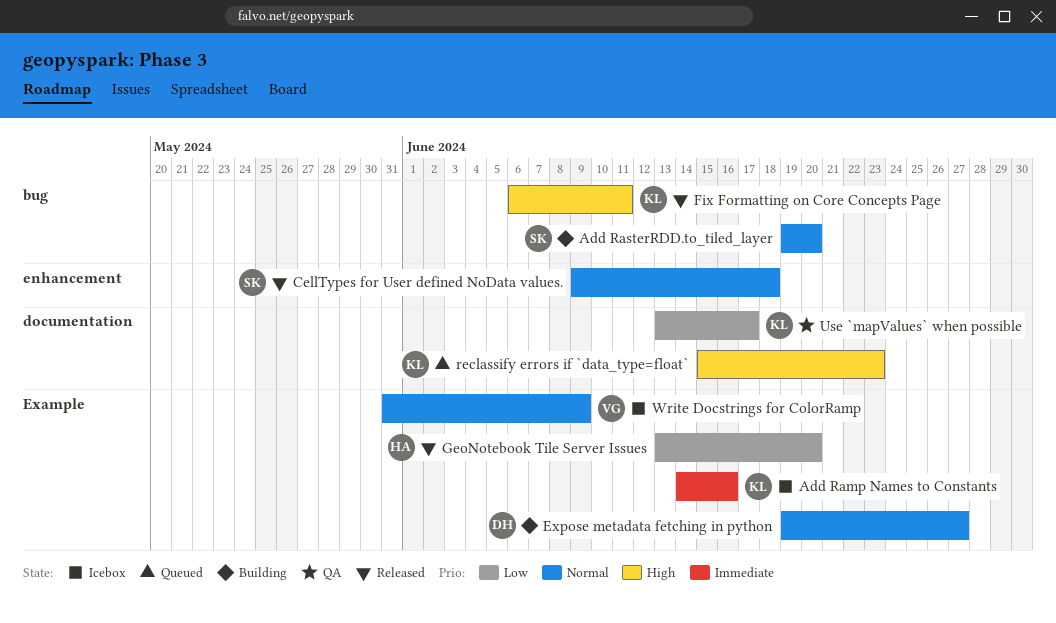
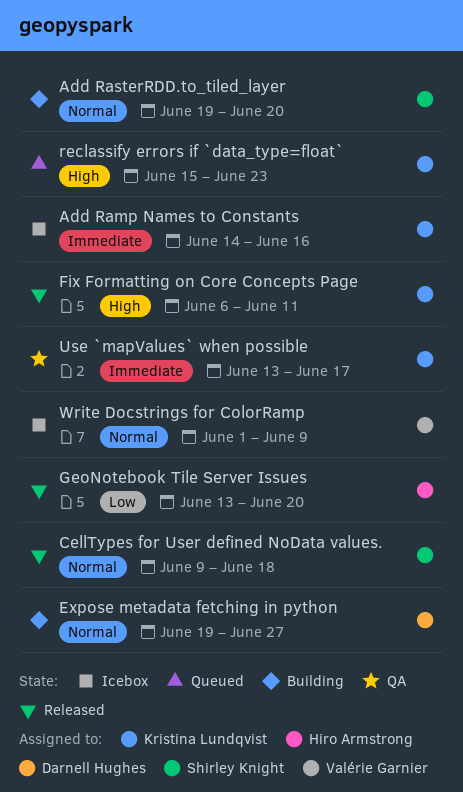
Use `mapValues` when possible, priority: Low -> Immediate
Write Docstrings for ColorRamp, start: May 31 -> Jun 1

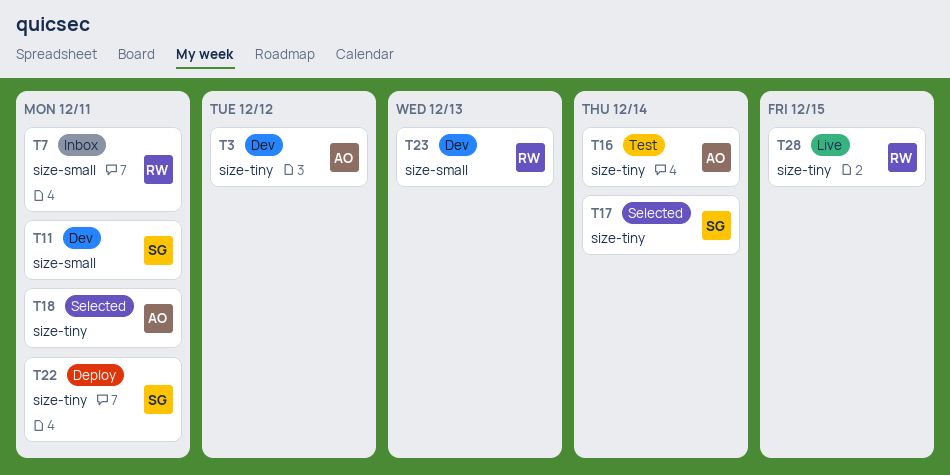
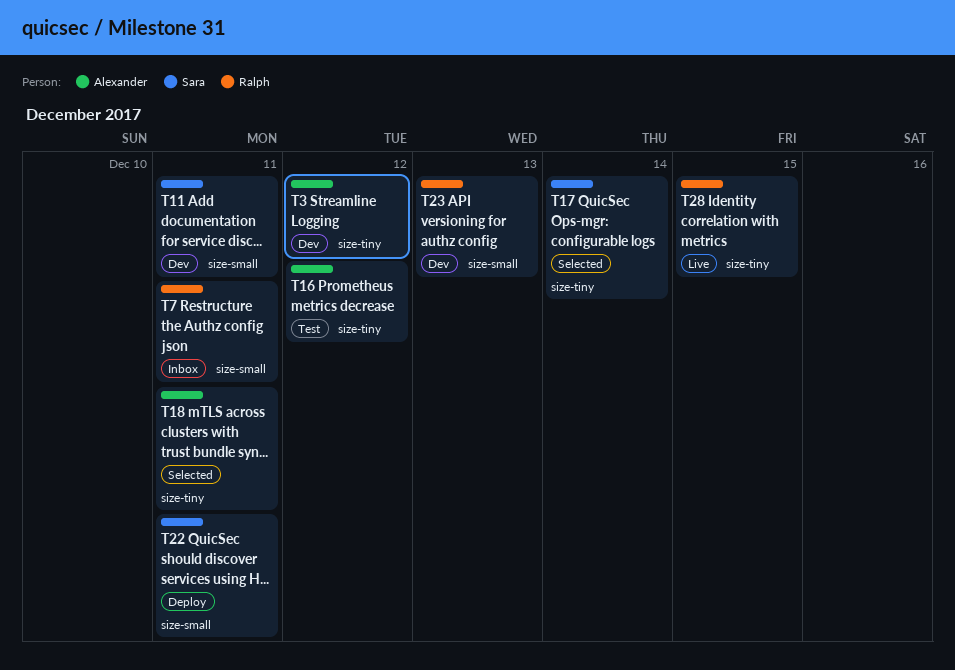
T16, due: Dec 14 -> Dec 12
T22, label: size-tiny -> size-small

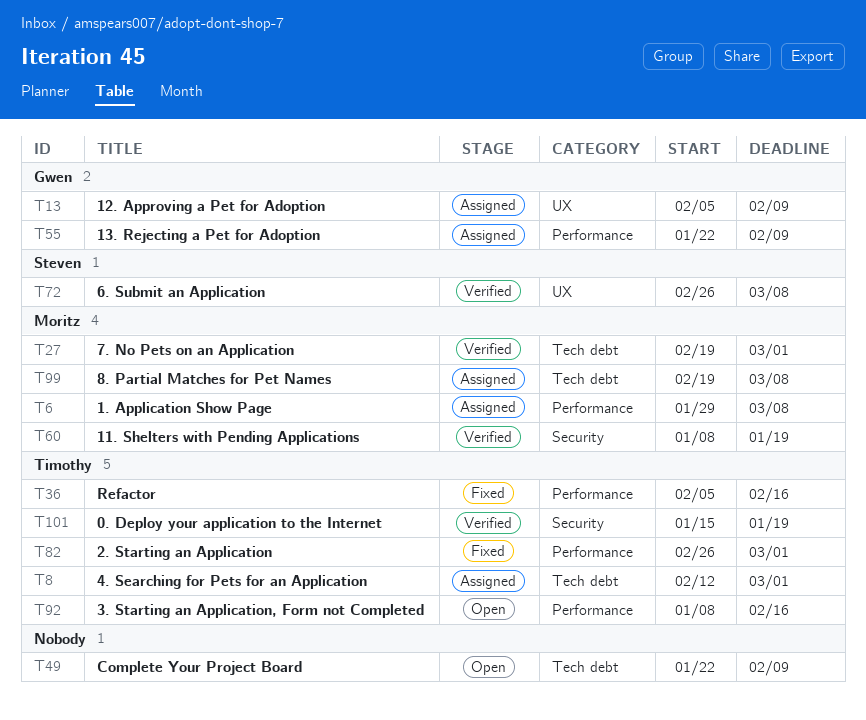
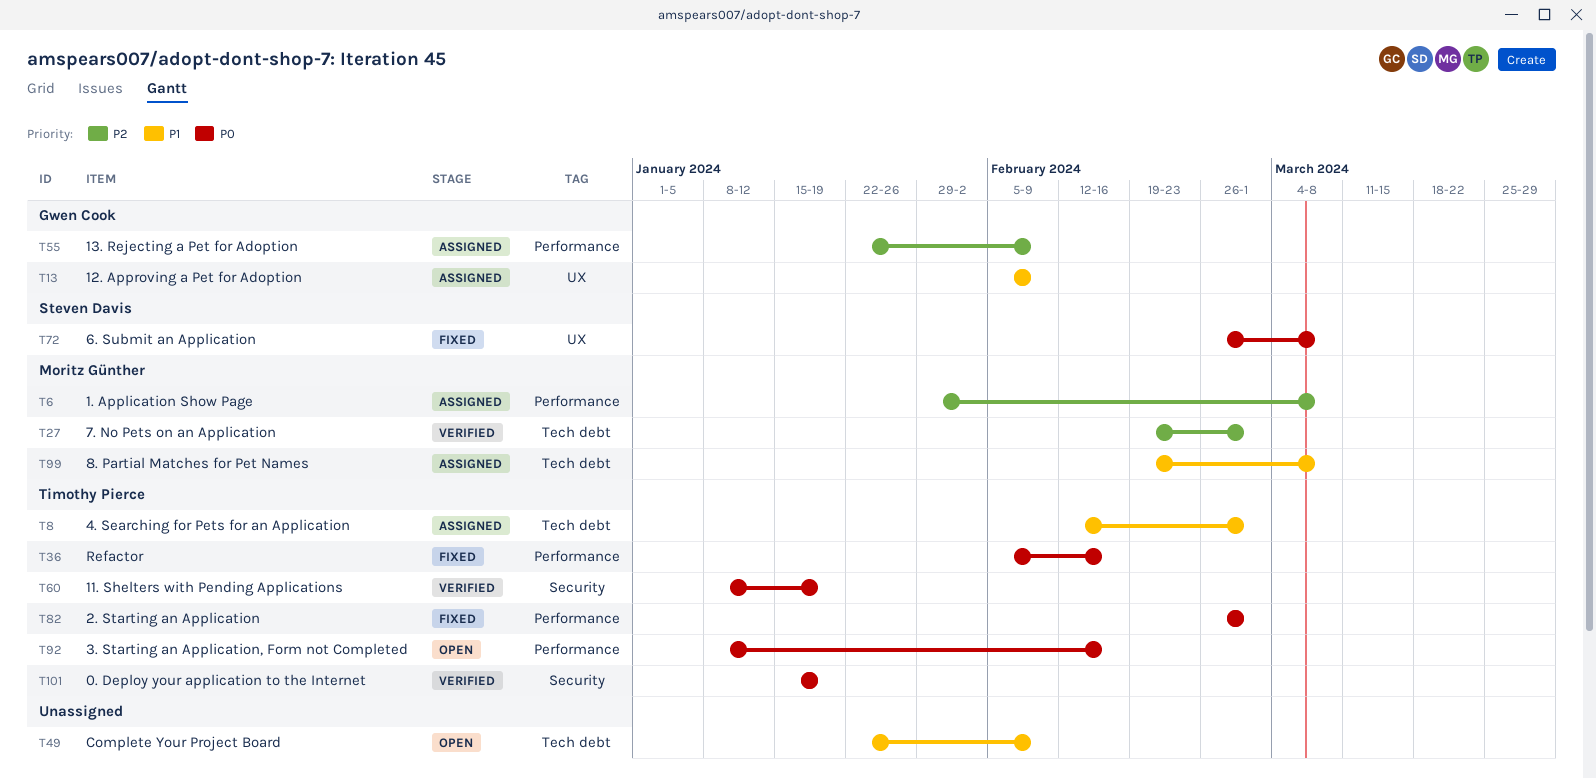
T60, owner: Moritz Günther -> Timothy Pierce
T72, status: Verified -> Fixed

+++

*TASK GOAL*:
Everything in the entries above except the pictures should be given again exactly.

*REPLY*:
Use `mapValues` when possible, priority: Low -> Immediate
Write Docstrings for ColorRamp, start: May 31 -> Jun 1

T16, due: Dec 14 -> Dec 12
T22, label: size-tiny -> size-small

T60, owner: Moritz Günther -> Timothy Pierce
T72, status: Verified -> Fixed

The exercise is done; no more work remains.